The move was driven by government, not ABC management. Postmaster-general Archie Cameron recommended it to cabinet after the ABC’s broadcasting of inaccurate newspaper reports on a defence issue angered Prime Minister Lyons. It was Cameron, described by Denning as “a very dear friend,” who selected him for the job. If Denning’s protégé Alan Reid is to be believed, though, there was a little more to the story. According to Reid, Denning was “a born intriguer” who liked to shape events as well as report on them. Introducing the 1982 edition of Caucus Crisis, Reid wrote that Cameron consulted Denning about Lyons’s concerns, and it was Denning himself who first suggested appointment of an ABC Canberra correspondent to eliminate newspaper influence over its political coverage.
Newspaper companies saw a last-ditch chance to stop it when Lyons died before Denning took up the post. They sent a deputation to new prime minister Robert Menzies, but were rebuffed. Then the Press Gallery insisted that there should be separate prime ministerial news conferences for print and radio, thinking this would impede Denning, the lone radio representative. In fact, having a private session with Menzies after newspaper journalists finished their news conference each day worked to his advantage. As he later wrote, he received the same information the prime minister had supplied to the newspapers “plus whatever fruit came from my own questions.” Newspapers found themselves being scooped, and the ridiculous system was abandoned after just six weeks.
Despite the success of the Canberra operation, however, it took another eight years for the public broadcaster to get into the news business properly. Frank Dixon, the ABC’s federal news editor, had been pushing hard for the establishment of an independent national news service but getting little backing. “The ABC did not want a news service,” Denning told an interviewer after his retirement. Those who ran the organisation in those early days, he said, did not understand the importance of news. With the outbreak of war making news even more important, the new Canberra correspondent threw his support behind Dixon’s campaign.
There was a major development in December 1941 when, using Denning’s Canberra bureau staff and apparently on his initiative, the ABC began broadcasting a daily bulletin of domestic news read from the national capital. Ultimately, though, the intervention of politicians was required. Denning — using all his political nous, contacts and influence —was a key figure in bringing that about. He and Dixon tirelessly lobbied Ministers and backbenchers until, in 1946, Ben Chifley’s Labor government amended the Australian Broadcasting Act to make it mandatory for the ABC to gather all its own news. The new independent national news went to air the following year.

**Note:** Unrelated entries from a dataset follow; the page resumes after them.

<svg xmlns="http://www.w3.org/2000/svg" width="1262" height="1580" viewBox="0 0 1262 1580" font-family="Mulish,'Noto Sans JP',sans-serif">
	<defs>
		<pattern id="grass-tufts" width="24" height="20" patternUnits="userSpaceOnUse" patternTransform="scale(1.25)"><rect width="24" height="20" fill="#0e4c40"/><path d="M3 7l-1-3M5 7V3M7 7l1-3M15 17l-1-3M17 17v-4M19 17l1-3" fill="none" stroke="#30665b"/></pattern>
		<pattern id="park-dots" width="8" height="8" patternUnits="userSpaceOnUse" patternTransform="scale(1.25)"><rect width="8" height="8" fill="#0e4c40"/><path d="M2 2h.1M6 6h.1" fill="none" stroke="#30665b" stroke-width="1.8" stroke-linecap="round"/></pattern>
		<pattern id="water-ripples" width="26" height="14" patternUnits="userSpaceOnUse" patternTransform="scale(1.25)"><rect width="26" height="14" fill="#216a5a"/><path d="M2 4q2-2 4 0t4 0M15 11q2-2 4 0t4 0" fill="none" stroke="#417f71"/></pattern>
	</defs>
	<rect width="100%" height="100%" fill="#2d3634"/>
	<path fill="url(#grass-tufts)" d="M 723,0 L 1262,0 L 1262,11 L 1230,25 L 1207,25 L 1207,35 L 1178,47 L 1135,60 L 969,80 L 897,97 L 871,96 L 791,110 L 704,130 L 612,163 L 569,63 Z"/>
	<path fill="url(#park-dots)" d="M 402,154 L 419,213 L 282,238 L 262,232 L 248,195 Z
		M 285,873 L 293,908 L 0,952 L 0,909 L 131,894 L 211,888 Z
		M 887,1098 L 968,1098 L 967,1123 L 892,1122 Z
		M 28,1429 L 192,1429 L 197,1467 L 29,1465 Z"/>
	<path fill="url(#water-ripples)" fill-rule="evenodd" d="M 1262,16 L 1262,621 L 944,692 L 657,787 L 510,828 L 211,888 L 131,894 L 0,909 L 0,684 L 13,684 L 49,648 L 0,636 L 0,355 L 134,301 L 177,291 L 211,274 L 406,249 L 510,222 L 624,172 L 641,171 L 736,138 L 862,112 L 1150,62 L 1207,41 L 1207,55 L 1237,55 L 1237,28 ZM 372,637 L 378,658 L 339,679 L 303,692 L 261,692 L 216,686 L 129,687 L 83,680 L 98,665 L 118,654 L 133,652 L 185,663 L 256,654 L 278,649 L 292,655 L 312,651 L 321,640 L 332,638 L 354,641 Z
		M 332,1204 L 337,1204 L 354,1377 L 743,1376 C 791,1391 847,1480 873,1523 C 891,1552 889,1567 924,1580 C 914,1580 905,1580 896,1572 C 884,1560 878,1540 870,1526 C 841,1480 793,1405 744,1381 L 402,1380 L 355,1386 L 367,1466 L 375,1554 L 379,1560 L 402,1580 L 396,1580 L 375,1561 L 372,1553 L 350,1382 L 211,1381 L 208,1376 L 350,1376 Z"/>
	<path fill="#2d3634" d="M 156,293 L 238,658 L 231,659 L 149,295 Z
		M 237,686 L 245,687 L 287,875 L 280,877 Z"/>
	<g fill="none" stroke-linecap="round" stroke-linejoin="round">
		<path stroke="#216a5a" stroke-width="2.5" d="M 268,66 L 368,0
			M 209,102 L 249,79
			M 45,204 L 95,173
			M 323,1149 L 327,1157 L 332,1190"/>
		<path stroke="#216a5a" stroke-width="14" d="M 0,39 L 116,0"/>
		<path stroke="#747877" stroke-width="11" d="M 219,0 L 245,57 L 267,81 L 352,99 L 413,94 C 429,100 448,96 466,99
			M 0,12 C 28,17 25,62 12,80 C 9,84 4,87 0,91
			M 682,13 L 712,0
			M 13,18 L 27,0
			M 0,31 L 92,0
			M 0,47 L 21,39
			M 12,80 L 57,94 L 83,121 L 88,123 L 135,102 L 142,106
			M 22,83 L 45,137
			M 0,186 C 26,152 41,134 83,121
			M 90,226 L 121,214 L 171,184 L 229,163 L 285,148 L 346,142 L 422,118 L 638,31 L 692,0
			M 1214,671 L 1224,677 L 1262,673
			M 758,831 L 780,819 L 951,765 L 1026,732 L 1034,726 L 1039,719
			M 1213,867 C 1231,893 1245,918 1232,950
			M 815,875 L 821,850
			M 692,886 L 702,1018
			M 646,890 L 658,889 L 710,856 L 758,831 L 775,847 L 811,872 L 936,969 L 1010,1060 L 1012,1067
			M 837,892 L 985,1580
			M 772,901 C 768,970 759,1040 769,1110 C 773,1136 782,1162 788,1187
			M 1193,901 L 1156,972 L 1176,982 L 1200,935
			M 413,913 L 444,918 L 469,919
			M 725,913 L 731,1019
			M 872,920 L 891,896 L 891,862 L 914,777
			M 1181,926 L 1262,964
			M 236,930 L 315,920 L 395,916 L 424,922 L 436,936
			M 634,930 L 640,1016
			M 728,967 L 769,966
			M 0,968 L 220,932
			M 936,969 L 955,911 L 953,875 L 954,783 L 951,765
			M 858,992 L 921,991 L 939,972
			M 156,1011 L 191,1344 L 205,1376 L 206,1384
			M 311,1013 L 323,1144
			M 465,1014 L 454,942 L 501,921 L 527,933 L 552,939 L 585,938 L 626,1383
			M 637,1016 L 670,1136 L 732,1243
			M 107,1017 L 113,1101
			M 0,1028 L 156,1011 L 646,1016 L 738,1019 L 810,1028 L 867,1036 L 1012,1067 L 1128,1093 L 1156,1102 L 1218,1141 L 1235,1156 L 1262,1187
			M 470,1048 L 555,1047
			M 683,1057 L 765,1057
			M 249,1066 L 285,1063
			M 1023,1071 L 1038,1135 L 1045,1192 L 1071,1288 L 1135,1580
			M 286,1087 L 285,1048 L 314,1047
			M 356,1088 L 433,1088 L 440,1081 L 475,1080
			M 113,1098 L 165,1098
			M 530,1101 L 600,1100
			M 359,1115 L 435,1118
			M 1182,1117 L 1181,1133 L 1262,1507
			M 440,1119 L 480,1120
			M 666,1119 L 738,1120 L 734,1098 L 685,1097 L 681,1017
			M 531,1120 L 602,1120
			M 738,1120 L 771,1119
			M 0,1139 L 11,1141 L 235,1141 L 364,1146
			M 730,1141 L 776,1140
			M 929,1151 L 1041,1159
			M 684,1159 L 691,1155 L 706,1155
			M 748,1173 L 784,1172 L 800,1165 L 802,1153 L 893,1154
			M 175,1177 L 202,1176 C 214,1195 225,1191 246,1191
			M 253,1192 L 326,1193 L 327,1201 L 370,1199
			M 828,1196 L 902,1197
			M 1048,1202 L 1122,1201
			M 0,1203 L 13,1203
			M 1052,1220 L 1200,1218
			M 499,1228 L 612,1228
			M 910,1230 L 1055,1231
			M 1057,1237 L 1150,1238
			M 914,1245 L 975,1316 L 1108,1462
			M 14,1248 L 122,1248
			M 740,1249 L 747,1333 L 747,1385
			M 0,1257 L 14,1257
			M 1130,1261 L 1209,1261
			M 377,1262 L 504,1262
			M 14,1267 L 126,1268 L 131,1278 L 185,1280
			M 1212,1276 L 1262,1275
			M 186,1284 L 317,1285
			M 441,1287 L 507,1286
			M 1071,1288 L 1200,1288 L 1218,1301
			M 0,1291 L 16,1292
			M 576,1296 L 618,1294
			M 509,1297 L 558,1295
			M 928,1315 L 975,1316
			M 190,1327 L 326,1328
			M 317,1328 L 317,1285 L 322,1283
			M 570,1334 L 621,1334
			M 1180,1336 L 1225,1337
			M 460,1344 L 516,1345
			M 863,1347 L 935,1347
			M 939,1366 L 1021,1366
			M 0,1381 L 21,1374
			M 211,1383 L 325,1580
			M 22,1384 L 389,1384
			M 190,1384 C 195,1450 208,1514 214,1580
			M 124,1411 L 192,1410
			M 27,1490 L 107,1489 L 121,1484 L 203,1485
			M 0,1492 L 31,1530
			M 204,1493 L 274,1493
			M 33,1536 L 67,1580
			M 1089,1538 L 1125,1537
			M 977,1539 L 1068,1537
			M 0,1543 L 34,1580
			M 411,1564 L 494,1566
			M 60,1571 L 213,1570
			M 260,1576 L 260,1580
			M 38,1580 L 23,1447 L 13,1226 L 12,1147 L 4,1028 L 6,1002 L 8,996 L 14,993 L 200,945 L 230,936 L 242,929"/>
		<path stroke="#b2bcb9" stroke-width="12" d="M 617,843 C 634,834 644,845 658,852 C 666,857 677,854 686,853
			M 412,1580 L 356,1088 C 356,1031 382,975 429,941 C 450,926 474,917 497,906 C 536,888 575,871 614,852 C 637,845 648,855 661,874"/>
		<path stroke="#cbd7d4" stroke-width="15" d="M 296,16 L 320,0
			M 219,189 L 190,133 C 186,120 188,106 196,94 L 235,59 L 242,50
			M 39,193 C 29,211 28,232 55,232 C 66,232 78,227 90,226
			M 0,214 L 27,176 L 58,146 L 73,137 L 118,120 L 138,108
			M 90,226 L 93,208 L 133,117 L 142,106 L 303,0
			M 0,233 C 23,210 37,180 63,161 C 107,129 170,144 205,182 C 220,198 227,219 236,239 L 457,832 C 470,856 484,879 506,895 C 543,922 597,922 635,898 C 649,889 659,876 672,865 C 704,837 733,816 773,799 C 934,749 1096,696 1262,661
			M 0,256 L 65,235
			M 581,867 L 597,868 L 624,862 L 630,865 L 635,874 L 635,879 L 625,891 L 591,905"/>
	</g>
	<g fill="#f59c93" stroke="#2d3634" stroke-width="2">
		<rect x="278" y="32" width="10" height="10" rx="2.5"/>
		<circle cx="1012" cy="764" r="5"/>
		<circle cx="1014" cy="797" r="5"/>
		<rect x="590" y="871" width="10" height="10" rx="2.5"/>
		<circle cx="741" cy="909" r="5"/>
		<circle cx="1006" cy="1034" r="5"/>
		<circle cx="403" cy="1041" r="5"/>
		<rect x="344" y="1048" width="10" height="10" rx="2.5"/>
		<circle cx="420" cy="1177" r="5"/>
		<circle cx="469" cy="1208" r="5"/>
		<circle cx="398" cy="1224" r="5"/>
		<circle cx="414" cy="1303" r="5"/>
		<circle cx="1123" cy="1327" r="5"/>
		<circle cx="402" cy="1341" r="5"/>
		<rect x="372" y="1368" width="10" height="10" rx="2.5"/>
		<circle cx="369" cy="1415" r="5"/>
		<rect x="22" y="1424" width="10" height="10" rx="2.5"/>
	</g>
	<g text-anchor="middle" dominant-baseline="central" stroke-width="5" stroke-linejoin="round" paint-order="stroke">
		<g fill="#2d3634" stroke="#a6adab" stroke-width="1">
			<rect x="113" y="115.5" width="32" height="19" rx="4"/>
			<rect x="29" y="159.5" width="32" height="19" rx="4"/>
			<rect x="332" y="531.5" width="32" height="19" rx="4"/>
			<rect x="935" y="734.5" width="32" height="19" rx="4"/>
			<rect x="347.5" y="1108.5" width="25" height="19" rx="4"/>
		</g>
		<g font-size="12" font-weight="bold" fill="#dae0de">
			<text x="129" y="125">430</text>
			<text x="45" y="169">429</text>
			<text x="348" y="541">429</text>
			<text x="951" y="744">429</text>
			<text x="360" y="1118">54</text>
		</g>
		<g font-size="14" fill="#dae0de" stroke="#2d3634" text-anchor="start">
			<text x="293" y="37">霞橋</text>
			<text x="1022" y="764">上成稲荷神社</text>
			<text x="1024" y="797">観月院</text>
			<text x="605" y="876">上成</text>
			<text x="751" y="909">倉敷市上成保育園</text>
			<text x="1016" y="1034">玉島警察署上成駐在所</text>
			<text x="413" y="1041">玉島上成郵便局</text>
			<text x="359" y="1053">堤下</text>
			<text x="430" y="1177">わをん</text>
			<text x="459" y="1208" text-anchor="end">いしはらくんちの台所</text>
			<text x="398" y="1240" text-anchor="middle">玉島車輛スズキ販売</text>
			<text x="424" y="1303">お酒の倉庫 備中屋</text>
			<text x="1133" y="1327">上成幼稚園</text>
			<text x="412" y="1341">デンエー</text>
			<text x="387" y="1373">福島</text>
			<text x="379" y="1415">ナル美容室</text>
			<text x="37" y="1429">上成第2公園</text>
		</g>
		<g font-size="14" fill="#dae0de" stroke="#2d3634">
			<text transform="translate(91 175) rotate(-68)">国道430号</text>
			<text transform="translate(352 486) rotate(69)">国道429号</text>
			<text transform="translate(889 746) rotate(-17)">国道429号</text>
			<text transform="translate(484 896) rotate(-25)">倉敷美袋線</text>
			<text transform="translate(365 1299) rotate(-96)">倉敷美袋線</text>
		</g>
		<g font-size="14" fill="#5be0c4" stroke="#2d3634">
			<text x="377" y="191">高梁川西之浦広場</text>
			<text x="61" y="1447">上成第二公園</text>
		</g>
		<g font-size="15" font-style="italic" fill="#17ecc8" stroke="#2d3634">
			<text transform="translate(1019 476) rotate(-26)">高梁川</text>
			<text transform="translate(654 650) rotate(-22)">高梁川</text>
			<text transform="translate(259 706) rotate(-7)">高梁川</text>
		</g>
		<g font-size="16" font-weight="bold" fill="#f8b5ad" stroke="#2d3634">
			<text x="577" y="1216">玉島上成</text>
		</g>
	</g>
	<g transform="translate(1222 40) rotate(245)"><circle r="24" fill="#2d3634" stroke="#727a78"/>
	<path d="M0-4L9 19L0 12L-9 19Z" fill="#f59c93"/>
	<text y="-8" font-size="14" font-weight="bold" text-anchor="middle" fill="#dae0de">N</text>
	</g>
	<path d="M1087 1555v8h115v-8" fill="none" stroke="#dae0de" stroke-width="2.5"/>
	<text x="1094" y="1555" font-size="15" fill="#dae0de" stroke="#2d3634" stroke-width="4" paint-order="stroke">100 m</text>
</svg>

Denning retired in 1971 after holding a string of senior executive positions in the news service he did so much to create. Fittingly, his final ABC role was as national cadet counsellor, enabling him to use full-time the mentoring and teaching skills that had so impressed young Alan Reid and his contemporaries all those years before. ●
Warren Denning was this week inducted into the Melbourne Press Club’s Australian Media Hall of Fame. This is the text of Laurie Oakes’s profile accompanying the citation.